__Exercise requirements__.
What is needed is an exact copy of the records below, minus any pictures.

━━━ Dataset records ━━━

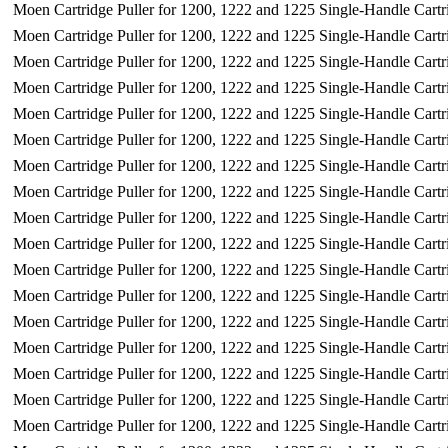
Moen Cartridge Puller for 1200, 1222 and 1225 Single-Handle Cartr
Moen Cartridge Puller for 1200, 1222 and 1225 Single-Handle Cartr
Moen Cartridge Puller for 1200, 1222 and 1225 Single-Handle Cartr
Moen Cartridge Puller for 1200, 1222 and 1225 Single-Handle Cartr
Moen Cartridge Puller for 1200, 1222 and 1225 Single-Handle Cartr
Moen Cartridge Puller for 1200, 1222 and 1225 Single-Handle Cartr
Moen Cartridge Puller for 1200, 1222 and 1225 Single-Handle Cartr
Moen Cartridge Puller for 1200, 1222 and 1225 Single-Handle Cartr
Moen Cartridge Puller for 1200, 1222 and 1225 Single-Handle Cartr
Moen Cartridge Puller for 1200, 1222 and 1225 Single-Handle Cartr
Moen Cartridge Puller for 1200, 1222 and 1225 Single-Handle Cartr
Moen Cartridge Puller for 1200, 1222 and 1225 Single-Handle Cartr
Moen Cartridge Puller for 1200, 1222 and 1225 Single-Handle Cartr
Moen Cartridge Puller for 1200, 1222 and 1225 Single-Handle Cartr
Moen Cartridge Puller for 1200, 1222 and 1225 Single-Handle Cartr
Moen Cartridge Puller for 1200, 1222 and 1225 Single-Handle Cartr
Moen Cartridge Puller for 1200, 1222 and 1225 Single-Handle Cartr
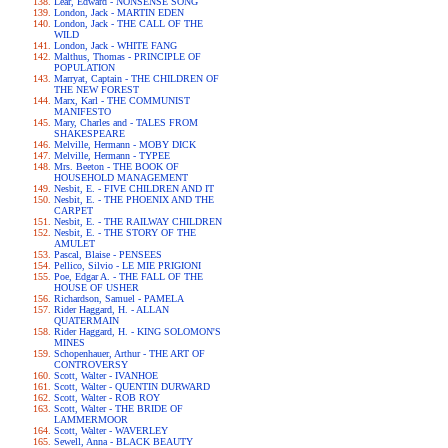
Lear, Edward - NONSENSE SONG
London, Jack - MARTIN EDEN
London, Jack - THE CALL OF THE
WILD
London, Jack - WHITE FANG
Malthus, Thomas - PRINCIPLE OF
POPULATION
Marryat, Captain - THE CHILDREN OF
THE NEW FOREST
Marx, Karl - THE COMMUNIST
MANIFESTO
Mary, Charles and - TALES FROM
SHAKESPEARE
Melville, Hermann - MOBY DICK
Melville, Hermann - TYPEE
Mrs. Beeton - THE BOOK OF
HOUSEHOLD MANAGEMENT
Nesbit, E. - FIVE CHILDREN AND IT
Nesbit, E. - THE PHOENIX AND THE
CARPET
Nesbit, E. - THE RAILWAY CHILDREN
Nesbit, E. - THE STORY OF THE
AMULET
Pascal, Blaise - PENSEES
Pellico, Silvio - LE MIE PRIGIONI
Poe, Edgar A. - THE FALL OF THE
HOUSE OF USHER
Richardson, Samuel - PAMELA
Rider Haggard, H. - ALLAN
QUATERMAIN
Rider Haggard, H. - KING SOLOMON'S
MINES
Schopenhauer, Arthur - THE ART OF
CONTROVERSY
Scott, Walter - IVANHOE
Scott, Walter - QUENTIN DURWARD
Scott, Walter - ROB ROY
Scott, Walter - THE BRIDE OF
LAMMERMOOR
Scott, Walter - WAVERLEY
Sewell, Anna - BLACK BEAUTY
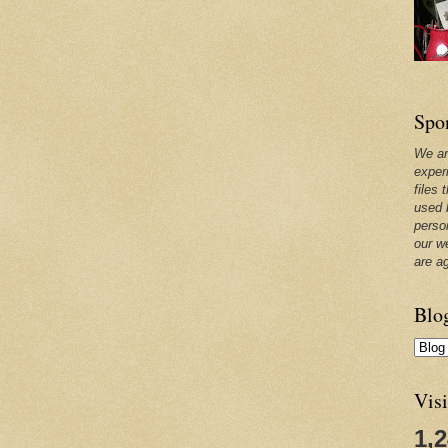
Spo
We ar
exper
files 
used 
perso
our w
are a
Blo
Visi
1,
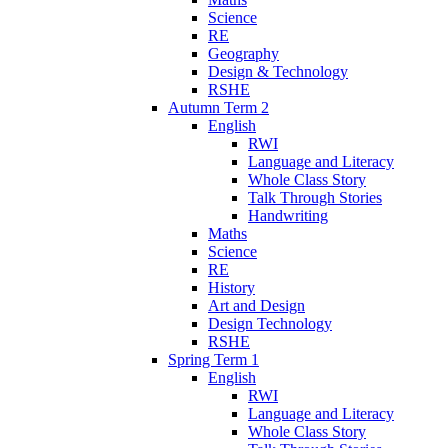
Science
RE
Geography
Design & Technology
RSHE
Autumn Term 2
English
RWI
Language and Literacy
Whole Class Story
Talk Through Stories
Handwriting
Maths
Science
RE
History
Art and Design
Design Technology
RSHE
Spring Term 1
English
RWI
Language and Literacy
Whole Class Story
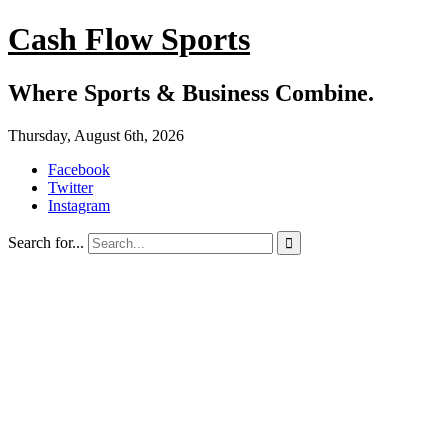
Cash Flow Sports
Where Sports & Business Combine.
Thursday, August 6th, 2026
Facebook
Twitter
Instagram
Search for...


━━━

__Written response__.
Moen Cartridge Puller for 1200, 1222 and 1225 Single-Handle Cartr
Moen Cartridge Puller for 1200, 1222 and 1225 Single-Handle Cartr
Moen Cartridge Puller for 1200, 1222 and 1225 Single-Handle Cartr
Moen Cartridge Puller for 1200, 1222 and 1225 Single-Handle Cartr
Moen Cartridge Puller for 1200, 1222 and 1225 Single-Handle Cartr
Moen Cartridge Puller for 1200, 1222 and 1225 Single-Handle Cartr
Moen Cartridge Puller for 1200, 1222 and 1225 Single-Handle Cartr
Moen Cartridge Puller for 1200, 1222 and 1225 Single-Handle Cartr
Moen Cartridge Puller for 1200, 1222 and 1225 Single-Handle Cartr
Moen Cartridge Puller for 1200, 1222 and 1225 Single-Handle Cartr
Moen Cartridge Puller for 1200, 1222 and 1225 Single-Handle Cartr
Moen Cartridge Puller for 1200, 1222 and 1225 Single-Handle Cartr
Moen Cartridge Puller for 1200, 1222 and 1225 Single-Handle Cartr
Moen Cartridge Puller for 1200, 1222 and 1225 Single-Handle Cartr
Moen Cartridge Puller for 1200, 1222 and 1225 Single-Handle Cartr
Moen Cartridge Puller for 1200, 1222 and 1225 Single-Handle Cartr
Moen Cartridge Puller for 1200, 1222 and 1225 Single-Handle Cartr
Lear, Edward - NONSENSE SONG
London, Jack - MARTIN EDEN
London, Jack - THE CALL OF THE
WILD
London, Jack - WHITE FANG
Malthus, Thomas - PRINCIPLE OF
POPULATION
Marryat, Captain - THE CHILDREN OF
THE NEW FOREST
Marx, Karl - THE COMMUNIST
MANIFESTO
Mary, Charles and - TALES FROM
SHAKESPEARE
Melville, Hermann - MOBY DICK
Melville, Hermann - TYPEE
Mrs. Beeton - THE BOOK OF
HOUSEHOLD MANAGEMENT
Nesbit, E. - FIVE CHILDREN AND IT
Nesbit, E. - THE PHOENIX AND THE
CARPET
Nesbit, E. - THE RAILWAY CHILDREN
Nesbit, E. - THE STORY OF THE
AMULET
Pascal, Blaise - PENSEES
Pellico, Silvio - LE MIE PRIGIONI
Poe, Edgar A. - THE FALL OF THE
HOUSE OF USHER
Richardson, Samuel - PAMELA
Rider Haggard, H. - ALLAN
QUATERMAIN
Rider Haggard, H. - KING SOLOMON'S
MINES
Schopenhauer, Arthur - THE ART OF
CONTROVERSY
Scott, Walter - IVANHOE
Scott, Walter - QUENTIN DURWARD
Scott, Walter - ROB ROY
Scott, Walter - THE BRIDE OF
LAMMERMOOR
Scott, Walter - WAVERLEY
Sewell, Anna - BLACK BEAUTY
Spo
We ar
exper
files 
used 
perso
our w
are a
Blo
Visi
1,
Science
RE
Geography
Design & Technology
RSHE
Autumn Term 2
English
RWI
Language and Literacy
Whole Class Story
Talk Through Stories
Handwriting
Maths
Science
RE
History
Art and Design
Design Technology
RSHE
Spring Term 1
English
RWI
Language and Literacy
Whole Class Story
Cash Flow Sports
Where Sports & Business Combine.
Thursday, August 6th, 2026
Facebook
Twitter
Instagram
Search for...


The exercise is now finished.